Market Update - April 2025

10 April, 2025

Financial markets spent most of March focused on and reacting to short-term events in Washington. US President Donald Trump’s further announcements of sweeping tariffs added to market volatility in March as a universal 10% tariff on all imports and higher rates on specific countries was digested. Retaliation added to the turbulence as the likes of Ontario Premier Doug Ford added a 25% export tariff to electricity exported to the US before prompt removal following Trump’s threat of raising the current 25% steel and aluminium tariff to 50% for Canada.

The Federal Reserve met again for its regular meeting, where no change was made to the benchmark Federal Funds Rate, citing higher levels of economic uncertainty. Elon Musk’s Department of Government Efficiency (DOGE) also continued with public sector layoffs and culling of government spending throughout the month which also weighed on recession concerns.

 Trump’s new trade policy measures, which were subsequently imposed in early April, saw negative investment performance dominate, despite some bounces to the upside. As participants came to grips with a materially higher average tariff rate in the US, the implications of higher tariffs on inflation expectations (potential to be higher in the US) and global growth (likely lower) were quickly priced into investments.

Overall, the S&P500 slipped further into negative territory during March (-5.63%), unfortunately taking the quarterly result into the red as well. Despite the ongoing rotation away from technology stocks toward other sectors like healthcare, consumer staples and financials in previous months, the key index experienced broad declines across all sectors, except for Energy (+2.75% for the month). Consumer Discretionary slid the most (-9.8%) followed by Information Technology (-9.8%) for the month.

Outside the US, we saw the European Central Bank cut interest rates by 0.25%, bringing the benchmark rate to 2.50% and give indication that another rate cut is likely. The Bank of Canada also cut interest rates by the same margin for the seventh consecutive time, bringing their key rate to 2.75%. Elsewhere, the Bank of Japan and Bank of England also conducted their regular meetings but did not make any adjustments to their respective interest rates.

Domestically, the NZX50 was down again for the month, although to a lesser extent than in February (-2.63% on a total return basis for March). Performance was again impacted by wider market tariff turbulence and continued slow economic performance at home. Increased trade tensions, including the establishment of a 10% US tariff on NZ exports and increased US tariffs on China (our key trading partner) also weighed on performance. Across the ditch, the ASX200 index finished the month down –3.4% on a total return basis, led by Information Technology (-9.7%). A-REITs (commercial and industrial property) and Healthcare also retreated, among most other sectors, returning –4.9% and 4.6% respectively. Fears over reduced export demand from Australia (a largely export dependent nation) and weak performance in the resource sector impacted by declining iron ore prices also affected performance.

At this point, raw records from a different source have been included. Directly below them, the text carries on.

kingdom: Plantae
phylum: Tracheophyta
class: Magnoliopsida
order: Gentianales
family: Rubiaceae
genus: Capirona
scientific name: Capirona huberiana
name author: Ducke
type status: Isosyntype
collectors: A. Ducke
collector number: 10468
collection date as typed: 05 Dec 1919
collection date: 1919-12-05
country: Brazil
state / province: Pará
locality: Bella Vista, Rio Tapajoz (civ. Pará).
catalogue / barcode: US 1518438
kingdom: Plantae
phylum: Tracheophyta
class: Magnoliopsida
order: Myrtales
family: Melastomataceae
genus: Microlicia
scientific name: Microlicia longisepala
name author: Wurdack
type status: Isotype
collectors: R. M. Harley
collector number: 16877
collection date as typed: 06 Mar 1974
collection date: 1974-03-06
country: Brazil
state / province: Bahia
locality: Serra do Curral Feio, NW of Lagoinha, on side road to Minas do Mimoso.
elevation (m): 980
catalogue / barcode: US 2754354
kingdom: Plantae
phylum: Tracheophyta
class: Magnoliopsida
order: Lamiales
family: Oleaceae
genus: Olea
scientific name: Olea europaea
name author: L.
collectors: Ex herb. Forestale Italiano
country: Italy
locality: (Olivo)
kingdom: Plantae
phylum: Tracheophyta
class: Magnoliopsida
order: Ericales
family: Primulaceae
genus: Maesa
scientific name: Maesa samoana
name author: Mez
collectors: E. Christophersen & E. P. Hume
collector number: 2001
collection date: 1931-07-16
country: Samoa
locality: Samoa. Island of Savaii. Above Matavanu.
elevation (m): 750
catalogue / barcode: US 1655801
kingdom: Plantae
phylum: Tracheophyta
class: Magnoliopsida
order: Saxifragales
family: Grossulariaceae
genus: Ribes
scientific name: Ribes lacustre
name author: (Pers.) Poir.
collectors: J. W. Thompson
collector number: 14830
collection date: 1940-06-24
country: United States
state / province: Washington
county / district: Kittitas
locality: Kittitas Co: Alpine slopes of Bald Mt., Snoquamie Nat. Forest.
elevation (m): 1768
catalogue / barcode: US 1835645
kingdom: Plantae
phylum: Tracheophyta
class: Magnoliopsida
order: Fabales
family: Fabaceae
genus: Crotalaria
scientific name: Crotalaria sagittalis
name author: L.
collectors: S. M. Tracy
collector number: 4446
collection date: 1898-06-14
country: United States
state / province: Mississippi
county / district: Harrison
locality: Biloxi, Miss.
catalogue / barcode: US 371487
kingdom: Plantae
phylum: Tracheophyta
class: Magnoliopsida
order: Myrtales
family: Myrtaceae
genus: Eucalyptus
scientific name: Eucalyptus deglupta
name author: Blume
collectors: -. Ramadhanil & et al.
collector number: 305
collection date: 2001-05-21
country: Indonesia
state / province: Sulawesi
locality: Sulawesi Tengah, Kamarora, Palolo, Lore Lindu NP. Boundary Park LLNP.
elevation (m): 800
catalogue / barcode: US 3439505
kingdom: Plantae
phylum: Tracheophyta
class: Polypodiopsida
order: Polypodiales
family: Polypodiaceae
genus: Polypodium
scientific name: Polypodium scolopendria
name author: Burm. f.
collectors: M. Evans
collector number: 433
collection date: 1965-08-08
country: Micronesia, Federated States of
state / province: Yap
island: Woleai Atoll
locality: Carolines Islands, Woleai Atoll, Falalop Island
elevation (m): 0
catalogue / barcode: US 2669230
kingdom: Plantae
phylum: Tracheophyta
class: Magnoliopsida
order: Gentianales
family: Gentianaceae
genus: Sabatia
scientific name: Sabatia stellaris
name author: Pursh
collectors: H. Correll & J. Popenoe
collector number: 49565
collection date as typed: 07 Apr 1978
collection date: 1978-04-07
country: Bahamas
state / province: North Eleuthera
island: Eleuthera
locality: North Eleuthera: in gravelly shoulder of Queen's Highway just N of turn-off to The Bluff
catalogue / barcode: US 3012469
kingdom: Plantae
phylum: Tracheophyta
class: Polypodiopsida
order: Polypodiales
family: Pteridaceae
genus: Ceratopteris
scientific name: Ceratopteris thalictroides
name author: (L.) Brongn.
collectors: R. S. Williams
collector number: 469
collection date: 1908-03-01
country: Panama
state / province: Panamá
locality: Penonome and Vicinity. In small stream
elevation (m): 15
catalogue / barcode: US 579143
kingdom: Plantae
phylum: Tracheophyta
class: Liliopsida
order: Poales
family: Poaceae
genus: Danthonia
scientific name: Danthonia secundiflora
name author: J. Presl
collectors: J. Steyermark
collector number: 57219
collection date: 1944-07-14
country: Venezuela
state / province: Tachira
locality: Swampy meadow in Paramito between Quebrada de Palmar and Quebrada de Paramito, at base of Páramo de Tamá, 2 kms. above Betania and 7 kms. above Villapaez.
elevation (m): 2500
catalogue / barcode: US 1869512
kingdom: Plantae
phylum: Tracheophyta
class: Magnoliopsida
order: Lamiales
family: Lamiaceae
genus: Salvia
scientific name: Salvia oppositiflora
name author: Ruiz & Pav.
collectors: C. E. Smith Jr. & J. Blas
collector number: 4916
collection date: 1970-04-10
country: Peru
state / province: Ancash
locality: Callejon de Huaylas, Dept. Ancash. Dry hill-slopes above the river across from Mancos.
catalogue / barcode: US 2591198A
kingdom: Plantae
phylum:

On the back of this, all the models were negative during March. Models with more growth assets (e.g. 98/2, 80/20) were more negatively affected from the severity of the equity markets for the month. This also impacted on the March quarter returns.

Some of our defensive positions and those from the underlying fund managers helped protect the models somewhat. For example, United Health Group was up +9.6%, QBE Insurance +3.8%, Global Infrastructure 3.2%, Global Clean Energy +1.7%, Roche 1.2%, Auckland Airport +1%, Transurban +1%, shorter duration in global bonds +0.3%, and Emerging Markets +0.2%.